Transportation prices grew from depressed levels for a second time in as many months during February, a Tuesday supply chain report showed. However, the rate of growth in transportation capacity was higher, signaling a meaningful recovery in the freight cycle is not yet underway.

The subindex for transportation prices (57.6) increased 1.8 percentage points sequentially in February, according to data compiled in the Logistics Managers’ Index (LMI). Prior to January, the index had been in contraction territory since July 2022.

The LMI is a diffusion index. A reading above 50 indicates expansion while one below 50 signals contraction.

Upstream firms (60.9), like wholesalers and manufacturers, returned a stronger price indication than downstream firms (52.7) like retailers. The overall transportation pricing subindex slowed as February progressed. It registered a 62 in the first two weeks of the month compared to 52.4 in the back half of the month.

The trend was similar to the spike in truckload spot rates captured by FreightWaves SONAR. Severe winter storms in January forced many carriers to park trucks for several days, reducing overall capacity and providing a temporary lift in rates. The backlog of freight took a couple of weeks to unwind. As it unwound, so did spot rates.  

The LMI data also includes transportation rates from other modes, like ocean shipping, where rates have spiked due to the Red Sea conflict, drought conditions at the Panama Canal and the run-up to Lunar New Year.

Chart: (SONAR: NTIL.USA). The National Truckload Index (linehaul only – NTIL) is based on an average of booked spot dry van loads from 250,000 lanes. The NTIL is a seven-day moving average of linehaul spot rates excluding fuel. To learn more about FreightWaves SONAR, click here.

Transportation capacity (60.9) expanded further, up 6.4 points, as utilization (56.5) stepped 1.5 points higher.

The report said the growth rate in capacity outpacing the growth rate in pricing suggests “we have not yet entered a true growth period in the freight market.” However, an inflection appears to be on the horizon. Survey respondents returned a barely-positive reading of 50.5 for transportation capacity one year from now compared to a more pronounced jump in prices (77.1). The future take on prices was 3.4 points higher than last month’s expectation.

The outlook for transportation equipment utilization (68.3) a year from now was 6.4 points higher sequentially.

The overall LMI moved nearly 1 point higher to 56.5 in February, with all eight subcomponents of the index seeing expansion for a second consecutive month. February was the sixth time in seven months the index has been in expansion territory. However, the reading remained below the 62.4 all-time average for the 7.5-year-old data set.

Inventory levels (58.5) were up 5.7 points from January and have been in growth territory for three of the past five months. The report said this was “a clear sign that firms are restocking after running inventories down over the holidays.” Inventories grew 5 points faster at upstream companies (60.6).

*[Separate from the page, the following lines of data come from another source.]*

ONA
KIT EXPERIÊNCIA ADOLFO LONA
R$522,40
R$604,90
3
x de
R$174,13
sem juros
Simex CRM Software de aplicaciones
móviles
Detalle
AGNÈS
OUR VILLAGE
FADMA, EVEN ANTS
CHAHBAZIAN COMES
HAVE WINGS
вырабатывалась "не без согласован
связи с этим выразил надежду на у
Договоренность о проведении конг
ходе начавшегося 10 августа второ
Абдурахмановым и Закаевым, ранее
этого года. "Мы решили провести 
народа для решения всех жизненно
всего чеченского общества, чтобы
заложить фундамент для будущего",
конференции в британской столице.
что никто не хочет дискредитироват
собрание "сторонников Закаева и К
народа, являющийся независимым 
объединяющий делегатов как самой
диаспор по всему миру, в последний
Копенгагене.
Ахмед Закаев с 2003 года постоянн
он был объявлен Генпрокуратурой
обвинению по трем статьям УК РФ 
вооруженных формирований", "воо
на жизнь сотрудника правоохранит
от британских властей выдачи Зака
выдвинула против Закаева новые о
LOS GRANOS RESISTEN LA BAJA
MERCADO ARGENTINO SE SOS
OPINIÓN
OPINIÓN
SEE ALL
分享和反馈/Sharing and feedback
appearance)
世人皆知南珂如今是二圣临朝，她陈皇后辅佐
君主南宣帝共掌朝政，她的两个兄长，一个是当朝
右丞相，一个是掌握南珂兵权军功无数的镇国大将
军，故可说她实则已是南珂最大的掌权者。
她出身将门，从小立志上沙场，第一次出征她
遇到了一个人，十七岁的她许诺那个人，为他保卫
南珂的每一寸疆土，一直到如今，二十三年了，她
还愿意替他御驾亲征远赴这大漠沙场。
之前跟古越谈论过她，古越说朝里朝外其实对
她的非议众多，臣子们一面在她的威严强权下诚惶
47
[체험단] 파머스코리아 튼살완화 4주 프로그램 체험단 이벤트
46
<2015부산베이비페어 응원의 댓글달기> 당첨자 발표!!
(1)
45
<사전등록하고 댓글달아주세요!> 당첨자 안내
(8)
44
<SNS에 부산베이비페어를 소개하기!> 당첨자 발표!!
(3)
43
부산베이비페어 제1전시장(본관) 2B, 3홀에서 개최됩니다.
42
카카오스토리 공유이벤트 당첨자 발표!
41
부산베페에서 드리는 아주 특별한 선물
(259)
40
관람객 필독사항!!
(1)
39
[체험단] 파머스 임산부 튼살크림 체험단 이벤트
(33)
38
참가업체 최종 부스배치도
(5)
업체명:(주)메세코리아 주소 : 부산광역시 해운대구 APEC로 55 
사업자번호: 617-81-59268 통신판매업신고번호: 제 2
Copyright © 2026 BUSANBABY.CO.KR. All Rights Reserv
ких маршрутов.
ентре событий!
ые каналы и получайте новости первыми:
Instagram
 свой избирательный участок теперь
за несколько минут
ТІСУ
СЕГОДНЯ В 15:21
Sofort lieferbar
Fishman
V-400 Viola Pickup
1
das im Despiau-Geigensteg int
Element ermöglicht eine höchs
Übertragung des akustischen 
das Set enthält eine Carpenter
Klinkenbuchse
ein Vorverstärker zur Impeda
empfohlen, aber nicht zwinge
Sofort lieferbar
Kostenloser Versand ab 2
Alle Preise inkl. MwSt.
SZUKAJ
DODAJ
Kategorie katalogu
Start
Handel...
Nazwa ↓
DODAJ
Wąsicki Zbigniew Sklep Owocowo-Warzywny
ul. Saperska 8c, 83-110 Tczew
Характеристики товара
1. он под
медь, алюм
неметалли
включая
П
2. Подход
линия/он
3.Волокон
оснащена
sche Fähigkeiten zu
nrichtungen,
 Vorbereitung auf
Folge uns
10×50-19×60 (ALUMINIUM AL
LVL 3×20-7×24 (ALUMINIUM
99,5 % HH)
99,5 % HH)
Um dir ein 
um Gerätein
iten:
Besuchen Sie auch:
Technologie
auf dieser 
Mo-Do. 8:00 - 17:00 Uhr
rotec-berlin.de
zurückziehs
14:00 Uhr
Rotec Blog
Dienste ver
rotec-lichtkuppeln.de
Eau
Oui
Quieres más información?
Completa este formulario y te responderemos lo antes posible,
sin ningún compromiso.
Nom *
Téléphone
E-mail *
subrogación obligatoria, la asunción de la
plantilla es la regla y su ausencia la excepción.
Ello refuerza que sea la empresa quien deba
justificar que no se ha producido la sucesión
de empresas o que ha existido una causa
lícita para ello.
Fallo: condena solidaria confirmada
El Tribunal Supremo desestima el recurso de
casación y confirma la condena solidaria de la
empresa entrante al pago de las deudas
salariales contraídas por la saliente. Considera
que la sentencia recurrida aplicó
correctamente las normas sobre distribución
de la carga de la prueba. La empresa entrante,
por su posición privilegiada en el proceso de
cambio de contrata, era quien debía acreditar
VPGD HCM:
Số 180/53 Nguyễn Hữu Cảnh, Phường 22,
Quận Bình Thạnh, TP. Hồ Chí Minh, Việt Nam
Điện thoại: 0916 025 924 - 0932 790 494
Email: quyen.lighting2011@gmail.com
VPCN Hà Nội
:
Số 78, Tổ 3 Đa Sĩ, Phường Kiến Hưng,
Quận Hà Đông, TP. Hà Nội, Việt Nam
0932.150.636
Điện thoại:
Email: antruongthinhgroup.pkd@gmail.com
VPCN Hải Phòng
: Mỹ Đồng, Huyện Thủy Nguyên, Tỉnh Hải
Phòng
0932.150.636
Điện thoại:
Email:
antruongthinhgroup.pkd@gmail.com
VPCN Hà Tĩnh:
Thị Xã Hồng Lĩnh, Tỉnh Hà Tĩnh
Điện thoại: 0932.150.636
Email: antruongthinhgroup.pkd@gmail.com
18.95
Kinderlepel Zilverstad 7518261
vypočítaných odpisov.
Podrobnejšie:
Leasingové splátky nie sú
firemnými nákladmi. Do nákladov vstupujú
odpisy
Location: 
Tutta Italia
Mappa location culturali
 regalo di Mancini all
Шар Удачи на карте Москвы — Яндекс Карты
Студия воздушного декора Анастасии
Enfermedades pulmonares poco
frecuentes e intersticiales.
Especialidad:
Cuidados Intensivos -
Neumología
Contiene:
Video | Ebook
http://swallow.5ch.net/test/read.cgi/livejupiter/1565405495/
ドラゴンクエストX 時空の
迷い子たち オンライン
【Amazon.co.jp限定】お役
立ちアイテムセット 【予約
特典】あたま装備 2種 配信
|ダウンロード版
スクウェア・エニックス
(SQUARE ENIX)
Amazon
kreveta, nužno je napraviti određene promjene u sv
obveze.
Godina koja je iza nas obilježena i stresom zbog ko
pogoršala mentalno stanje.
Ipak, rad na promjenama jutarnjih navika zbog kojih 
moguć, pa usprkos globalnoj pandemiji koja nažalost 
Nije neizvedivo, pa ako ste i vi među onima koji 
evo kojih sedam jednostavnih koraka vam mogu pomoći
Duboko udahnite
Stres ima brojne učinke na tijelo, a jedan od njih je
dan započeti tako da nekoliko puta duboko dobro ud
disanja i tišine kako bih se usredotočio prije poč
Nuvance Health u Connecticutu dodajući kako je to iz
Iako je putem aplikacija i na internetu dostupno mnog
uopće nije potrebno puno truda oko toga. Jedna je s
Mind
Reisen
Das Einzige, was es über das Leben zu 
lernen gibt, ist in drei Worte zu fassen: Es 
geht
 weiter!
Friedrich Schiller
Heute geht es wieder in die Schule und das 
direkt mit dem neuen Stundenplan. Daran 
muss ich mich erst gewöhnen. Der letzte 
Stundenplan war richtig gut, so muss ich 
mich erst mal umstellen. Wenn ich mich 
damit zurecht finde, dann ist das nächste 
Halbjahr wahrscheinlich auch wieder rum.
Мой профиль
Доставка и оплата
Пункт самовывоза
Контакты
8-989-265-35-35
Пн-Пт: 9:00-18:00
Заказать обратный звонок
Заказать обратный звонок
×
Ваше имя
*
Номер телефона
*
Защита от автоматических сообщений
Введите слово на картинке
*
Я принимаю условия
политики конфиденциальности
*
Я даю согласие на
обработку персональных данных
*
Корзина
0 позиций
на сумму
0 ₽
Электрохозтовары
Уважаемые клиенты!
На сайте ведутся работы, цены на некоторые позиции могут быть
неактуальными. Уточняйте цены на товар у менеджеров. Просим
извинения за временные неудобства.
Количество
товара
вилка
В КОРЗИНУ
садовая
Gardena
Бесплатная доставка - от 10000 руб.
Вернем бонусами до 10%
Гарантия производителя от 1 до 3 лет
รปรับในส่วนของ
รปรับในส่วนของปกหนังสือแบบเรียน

“This is a marked shift for U.S. manufacturers and wholesalers who have been hesitant to increase inventories,” the report stated. “3PLs are also represented in this group, so the increase there may represent higher levels of turnover in general.”

It said retailers have returned to just-in-time inventory strategies but did see stock levels increase as well, returning a 55.6 reading.

The outlook for inventories one year from now was 60.1, which was 1.4 points lower than in January.

“The buildup of Upstream inventories is a positive sign for the logistics industry as it suggests we are now seeing more balance across multiple levels of the supply chain,” the report said.

Inventory costs were down 3.9 points but remained in expansion mode at 62.9.

Rising inventories are keeping warehousing metrics tight.

Warehouse capacity (52.8), remained in expansion territory, but the level of growth declined for a third straight month in February. Utilization (66.3) was 7.6 points higher and “likely reflective of the inventory buildup happening further up the supply chain.” Warehouse prices (64.2) grew by the same amount as they did in January.

Aggregate logistics prices — the sum of inventory costs, warehouse prices and transportation prices — were near a one-year high at 184.8 (150 equals equilibrium), but well off the all-time high of 271.3 that was set two years ago.

The LMI is a collaboration among Arizona State University, Colorado State University, Florida Atlantic University, Rutgers University and the University of Nevada, Reno, conducted in conjunction with the Council of Supply Chain Management Professionals.